Trump-McConnell, resa dei conti nel partito E ora anche Pompeo pensa di candidarsi

Alta tensione nei repubblicani. Il tycoon contro il leader in Senato: "Deve andarsene". E anche l'ex segretario di Stato tenta lo sgambetto

Trump-McConnell, resa dei conti nel partito E ora anche Pompeo pensa di candidarsi

Washington. Senza attendere l'esito delle elezioni di midterm di novembre (e nemmeno quello delle tante grane giudiziarie di Donald Trump), nel Partito repubblicano si è già aperta la resa dei conti. Ad accelerare gli eventi è proprio l'ex presidente, che dopo essersi (temporaneamente) sbarazzato di Liz Cheney, sconfitta pesantemente nelle primarie in Wyoming da una candidata trumpiana, si è scagliato contro Mitch McConnell, una delle residue voci critiche all'interno del partito. Trump ha lanciato un appello ai repubblicani, chiedendo di cacciare «immediatamente» McConnell dal suo ruolo di leader della minoranza repubblicana al Senato. L'accusa è di essere una «pedina dei democratici», che nelle ultime settimane hanno incassato una serie di importanti successi legislativi al Congresso, che hanno permesso all'Amministrazione Biden di recuperare consensi in vista del fondamentale test elettorale di novembre. Poco importa che McConnell abbia mantenuto compatta al Senato l'opposizione repubblicana alle leggi di spesa proposte da Biden, approvate solo in extremis. La vera «colpa» di McConnell è di avere espresso dubbi sulle «qualità» dei candidati repubblicani al Senato sostenuti da Trump. Per rafforzare il suo affondo, Trump ha anche chiamato in causa la moglie di McConnell, Elaine Chao, ex ministra dei Trasporti della sua Amministrazione, che si dimise il giorno dopo l'assalto a Capitol Hill, accusata di presunti legami illeciti con la Cina. Nulla di concreto, ma agli occhi dell'elettore trumpiano l'accusa fa effetto.

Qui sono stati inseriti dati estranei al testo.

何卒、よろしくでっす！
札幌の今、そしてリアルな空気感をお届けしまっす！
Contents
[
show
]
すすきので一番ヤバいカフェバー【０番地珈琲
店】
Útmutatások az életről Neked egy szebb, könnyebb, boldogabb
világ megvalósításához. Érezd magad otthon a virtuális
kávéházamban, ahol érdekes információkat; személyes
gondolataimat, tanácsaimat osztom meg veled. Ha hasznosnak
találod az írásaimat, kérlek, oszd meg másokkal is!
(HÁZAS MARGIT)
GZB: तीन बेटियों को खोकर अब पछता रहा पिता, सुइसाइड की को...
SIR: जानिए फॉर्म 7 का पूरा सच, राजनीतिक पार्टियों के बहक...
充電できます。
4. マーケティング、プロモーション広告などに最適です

Non è la prima volta che Trump si scaglia contro la «vecchia cornacchia» McConnell, che tra i suoi «peccati», agli occhi dell'ex presidente, ha anche quello di avere condannato il comportamento di Trump in occasione della tentata insurrezione del 6 gennaio 2021, pur senza compiere il gesto conseguente di votarne l'impeachment. Ma stavolta, la tempistica dell'offensiva, a poco più di due mesi dalle elezioni di midterm, lascia intendere che si tratti di qualcosa di più della semplice sfuriata di Trump a mezzo social. L'ex presidente, prima nelle primarie e ora con quest'ultima manovra, punta a rafforzare la sua presa sul partito e a sgomberare il campo da qualsiasi ostacolo verso la nomination repubblicana per il 2024. E McConnell è tra quanti, dietro le quinte, lavorano per indebolire e, se mai possibile, fermare la rincorsa di Trump.

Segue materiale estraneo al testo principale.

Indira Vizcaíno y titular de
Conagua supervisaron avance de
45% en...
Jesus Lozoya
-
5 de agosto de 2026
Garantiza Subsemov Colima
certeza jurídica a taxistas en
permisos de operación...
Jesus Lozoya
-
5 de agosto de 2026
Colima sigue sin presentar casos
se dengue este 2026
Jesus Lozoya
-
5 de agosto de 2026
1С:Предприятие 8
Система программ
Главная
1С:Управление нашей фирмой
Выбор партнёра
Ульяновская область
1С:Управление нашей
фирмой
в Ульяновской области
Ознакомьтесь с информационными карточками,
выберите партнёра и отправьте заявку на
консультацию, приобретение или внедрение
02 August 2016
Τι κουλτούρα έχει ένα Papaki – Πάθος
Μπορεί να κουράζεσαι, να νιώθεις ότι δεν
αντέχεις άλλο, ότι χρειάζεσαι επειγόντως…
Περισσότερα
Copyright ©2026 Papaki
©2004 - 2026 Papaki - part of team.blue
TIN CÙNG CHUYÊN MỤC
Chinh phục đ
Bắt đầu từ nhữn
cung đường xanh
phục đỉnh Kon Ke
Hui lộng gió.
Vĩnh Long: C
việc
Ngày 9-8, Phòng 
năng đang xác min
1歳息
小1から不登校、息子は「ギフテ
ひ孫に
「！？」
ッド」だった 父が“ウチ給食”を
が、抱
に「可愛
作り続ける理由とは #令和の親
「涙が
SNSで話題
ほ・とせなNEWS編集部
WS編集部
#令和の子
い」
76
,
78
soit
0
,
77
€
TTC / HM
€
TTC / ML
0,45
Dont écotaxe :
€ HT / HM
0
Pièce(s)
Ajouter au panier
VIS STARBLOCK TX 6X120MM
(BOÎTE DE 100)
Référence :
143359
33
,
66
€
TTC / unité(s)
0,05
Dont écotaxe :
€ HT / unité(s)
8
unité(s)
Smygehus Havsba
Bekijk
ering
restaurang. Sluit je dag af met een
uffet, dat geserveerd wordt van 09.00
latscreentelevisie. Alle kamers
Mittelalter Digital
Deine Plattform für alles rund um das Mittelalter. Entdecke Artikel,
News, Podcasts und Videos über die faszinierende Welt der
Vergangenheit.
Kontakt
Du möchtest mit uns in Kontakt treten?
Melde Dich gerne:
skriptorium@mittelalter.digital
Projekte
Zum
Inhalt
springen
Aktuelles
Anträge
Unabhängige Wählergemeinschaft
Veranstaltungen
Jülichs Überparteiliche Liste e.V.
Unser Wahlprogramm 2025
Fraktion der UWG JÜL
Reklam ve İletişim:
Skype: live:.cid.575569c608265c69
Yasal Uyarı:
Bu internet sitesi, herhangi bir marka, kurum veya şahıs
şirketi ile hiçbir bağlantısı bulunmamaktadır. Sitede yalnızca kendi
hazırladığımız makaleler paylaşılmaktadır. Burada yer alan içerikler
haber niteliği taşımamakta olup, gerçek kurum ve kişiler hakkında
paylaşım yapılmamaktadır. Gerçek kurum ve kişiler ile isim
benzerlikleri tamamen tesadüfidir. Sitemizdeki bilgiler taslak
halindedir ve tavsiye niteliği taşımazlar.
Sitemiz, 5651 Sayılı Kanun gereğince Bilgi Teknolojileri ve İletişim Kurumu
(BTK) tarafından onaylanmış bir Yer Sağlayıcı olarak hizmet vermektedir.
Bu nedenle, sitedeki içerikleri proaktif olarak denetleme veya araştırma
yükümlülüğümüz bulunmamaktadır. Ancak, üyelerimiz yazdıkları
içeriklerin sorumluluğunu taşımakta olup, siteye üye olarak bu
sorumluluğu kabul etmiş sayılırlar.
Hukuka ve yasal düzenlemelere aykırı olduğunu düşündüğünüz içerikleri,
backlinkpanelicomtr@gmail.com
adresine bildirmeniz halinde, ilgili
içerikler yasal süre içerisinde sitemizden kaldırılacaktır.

La battaglia per la nomination del Gop si giocherà a destra. L'unico candidato che può veramente impensierire Trump è il governatore della Florida, Ron DeSantis, che a novembre si gioca la rielezione contro il democratico Charlie Crist, ex governatore repubblicano passato ai democratici. In discussione non è tanto l'esito finale del voto, quanto la percentuale con la quale DeSantis otterrà la riconferma. Più bassa sarà, meglio sarà per Trump.

Ma ora è comparso un altro possibile ostacolo per Trump. L'ex segretario di Stato Mike Pompeo, un tempo fedelissimo dell'ex presidente, è uscito allo scoperto.

«Se prenderò la decisione lo farò a prescindere da chi prenderà parte alla corsa». Secondo indiscrezioni, un paio di settimane fa Pompeo ha testimoniato a porte chiuse davanti alla Commissione della Camera che indaga sul 6 gennaio e sul ruolo di Trump. La sfida è lanciata.